● **What you need to do**:
Copy the records word for word, starting at the very first line and ending with the line that contains "True or false: задолженность2", with both of those lines included.

● **Recorded data**:
※
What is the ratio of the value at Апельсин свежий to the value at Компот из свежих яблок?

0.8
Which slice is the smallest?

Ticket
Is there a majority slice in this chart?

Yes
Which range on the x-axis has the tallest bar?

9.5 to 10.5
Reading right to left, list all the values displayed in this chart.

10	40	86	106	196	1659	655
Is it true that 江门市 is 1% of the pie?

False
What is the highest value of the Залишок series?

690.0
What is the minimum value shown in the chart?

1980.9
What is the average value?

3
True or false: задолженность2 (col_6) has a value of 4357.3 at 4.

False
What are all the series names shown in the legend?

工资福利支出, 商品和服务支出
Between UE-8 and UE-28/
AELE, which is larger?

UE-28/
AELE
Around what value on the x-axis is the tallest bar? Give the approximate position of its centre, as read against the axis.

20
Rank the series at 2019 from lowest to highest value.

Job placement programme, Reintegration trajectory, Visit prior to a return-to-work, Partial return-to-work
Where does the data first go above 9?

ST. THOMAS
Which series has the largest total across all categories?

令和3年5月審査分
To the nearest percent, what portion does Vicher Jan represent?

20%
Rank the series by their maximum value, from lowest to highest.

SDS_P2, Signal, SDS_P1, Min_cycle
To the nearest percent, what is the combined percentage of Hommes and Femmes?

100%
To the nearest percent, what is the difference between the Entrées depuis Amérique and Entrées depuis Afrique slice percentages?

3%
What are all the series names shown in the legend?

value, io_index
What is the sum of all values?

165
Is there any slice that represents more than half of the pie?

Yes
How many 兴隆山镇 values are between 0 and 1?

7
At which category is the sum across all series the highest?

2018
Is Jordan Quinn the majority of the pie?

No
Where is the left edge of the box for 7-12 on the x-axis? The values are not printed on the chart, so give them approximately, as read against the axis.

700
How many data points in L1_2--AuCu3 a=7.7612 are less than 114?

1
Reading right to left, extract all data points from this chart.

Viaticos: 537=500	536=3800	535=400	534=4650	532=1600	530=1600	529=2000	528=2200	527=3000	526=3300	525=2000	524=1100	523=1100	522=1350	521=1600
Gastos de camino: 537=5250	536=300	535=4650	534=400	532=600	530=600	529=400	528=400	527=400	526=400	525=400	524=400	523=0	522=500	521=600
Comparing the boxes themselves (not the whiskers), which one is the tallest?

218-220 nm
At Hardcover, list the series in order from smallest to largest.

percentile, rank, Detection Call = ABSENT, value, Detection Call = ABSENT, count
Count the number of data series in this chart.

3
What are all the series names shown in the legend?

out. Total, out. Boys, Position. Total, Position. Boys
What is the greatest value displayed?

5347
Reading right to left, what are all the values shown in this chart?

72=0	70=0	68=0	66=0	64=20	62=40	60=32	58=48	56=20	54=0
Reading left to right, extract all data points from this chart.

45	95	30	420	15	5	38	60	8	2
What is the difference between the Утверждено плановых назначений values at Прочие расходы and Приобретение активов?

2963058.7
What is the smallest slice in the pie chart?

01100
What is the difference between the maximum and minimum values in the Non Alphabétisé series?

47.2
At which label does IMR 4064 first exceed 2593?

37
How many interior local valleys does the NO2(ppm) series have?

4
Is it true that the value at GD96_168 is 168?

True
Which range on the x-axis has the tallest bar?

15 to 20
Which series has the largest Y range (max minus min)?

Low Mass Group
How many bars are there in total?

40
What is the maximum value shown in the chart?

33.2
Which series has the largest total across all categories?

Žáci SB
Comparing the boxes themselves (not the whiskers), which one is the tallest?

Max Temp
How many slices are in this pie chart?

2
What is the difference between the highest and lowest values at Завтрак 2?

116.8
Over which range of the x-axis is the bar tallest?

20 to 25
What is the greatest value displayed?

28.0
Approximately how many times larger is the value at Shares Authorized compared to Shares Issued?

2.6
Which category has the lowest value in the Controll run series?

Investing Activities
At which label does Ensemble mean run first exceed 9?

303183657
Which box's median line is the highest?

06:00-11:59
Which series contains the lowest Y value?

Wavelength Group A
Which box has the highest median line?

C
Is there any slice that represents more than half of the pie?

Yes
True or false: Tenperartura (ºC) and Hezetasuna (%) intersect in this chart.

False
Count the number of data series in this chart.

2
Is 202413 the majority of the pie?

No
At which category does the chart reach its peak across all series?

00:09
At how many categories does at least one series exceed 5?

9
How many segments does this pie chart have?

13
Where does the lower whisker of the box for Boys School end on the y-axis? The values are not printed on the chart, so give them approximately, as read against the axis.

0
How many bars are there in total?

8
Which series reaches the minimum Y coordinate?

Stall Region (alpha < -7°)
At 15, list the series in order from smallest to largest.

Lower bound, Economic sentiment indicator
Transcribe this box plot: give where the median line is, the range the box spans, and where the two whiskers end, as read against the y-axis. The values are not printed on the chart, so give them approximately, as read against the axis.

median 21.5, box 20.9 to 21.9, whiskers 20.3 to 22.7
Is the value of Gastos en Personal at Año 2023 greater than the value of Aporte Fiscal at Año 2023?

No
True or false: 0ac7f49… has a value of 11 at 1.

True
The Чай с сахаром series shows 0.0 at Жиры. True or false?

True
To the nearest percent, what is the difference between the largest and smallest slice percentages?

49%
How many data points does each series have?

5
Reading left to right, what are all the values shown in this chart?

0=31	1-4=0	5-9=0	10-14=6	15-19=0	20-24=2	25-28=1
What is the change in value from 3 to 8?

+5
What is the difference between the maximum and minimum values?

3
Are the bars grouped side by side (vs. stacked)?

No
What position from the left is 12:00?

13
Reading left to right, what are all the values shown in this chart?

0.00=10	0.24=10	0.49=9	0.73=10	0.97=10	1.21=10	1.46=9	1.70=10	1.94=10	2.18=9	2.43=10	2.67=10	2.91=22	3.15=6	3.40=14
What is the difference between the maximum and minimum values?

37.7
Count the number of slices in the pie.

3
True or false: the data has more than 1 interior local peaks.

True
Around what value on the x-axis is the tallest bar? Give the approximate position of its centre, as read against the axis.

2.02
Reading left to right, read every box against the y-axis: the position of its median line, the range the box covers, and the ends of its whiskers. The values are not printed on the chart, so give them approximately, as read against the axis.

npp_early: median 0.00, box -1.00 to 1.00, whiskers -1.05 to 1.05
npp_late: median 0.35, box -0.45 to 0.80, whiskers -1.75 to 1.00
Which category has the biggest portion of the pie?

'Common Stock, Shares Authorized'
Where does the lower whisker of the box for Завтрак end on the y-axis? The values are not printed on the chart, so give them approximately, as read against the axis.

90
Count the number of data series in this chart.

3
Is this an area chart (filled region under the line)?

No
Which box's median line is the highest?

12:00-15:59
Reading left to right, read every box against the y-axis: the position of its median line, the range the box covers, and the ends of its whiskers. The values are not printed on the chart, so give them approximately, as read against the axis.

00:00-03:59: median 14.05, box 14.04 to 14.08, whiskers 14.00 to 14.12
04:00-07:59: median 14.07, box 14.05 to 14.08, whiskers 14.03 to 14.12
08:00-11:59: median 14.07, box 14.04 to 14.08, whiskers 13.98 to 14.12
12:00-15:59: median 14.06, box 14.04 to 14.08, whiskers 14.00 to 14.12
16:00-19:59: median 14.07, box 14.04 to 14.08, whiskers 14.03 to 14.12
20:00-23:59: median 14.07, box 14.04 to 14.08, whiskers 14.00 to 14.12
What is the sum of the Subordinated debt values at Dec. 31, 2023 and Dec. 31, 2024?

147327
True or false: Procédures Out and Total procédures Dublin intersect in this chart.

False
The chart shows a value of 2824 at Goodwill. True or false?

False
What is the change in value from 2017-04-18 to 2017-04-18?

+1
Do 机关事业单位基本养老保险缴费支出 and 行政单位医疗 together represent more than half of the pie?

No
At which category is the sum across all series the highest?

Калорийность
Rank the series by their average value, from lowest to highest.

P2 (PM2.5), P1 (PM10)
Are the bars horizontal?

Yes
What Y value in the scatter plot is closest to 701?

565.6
※
● **Expected answer**:
What is the ratio of the value at Апельсин свежий to the value at Компот из свежих яблок?

0.8
Which slice is the smallest?

Ticket
Is there a majority slice in this chart?

Yes
Which range on the x-axis has the tallest bar?

9.5 to 10.5
Reading right to left, list all the values displayed in this chart.

10	40	86	106	196	1659	655
Is it true that 江门市 is 1% of the pie?

False
What is the highest value of the Залишок series?

690.0
What is the minimum value shown in the chart?

1980.9
What is the average value?

3
True or false: задолженность2 (col_6) has a value of 4357.3 at 4.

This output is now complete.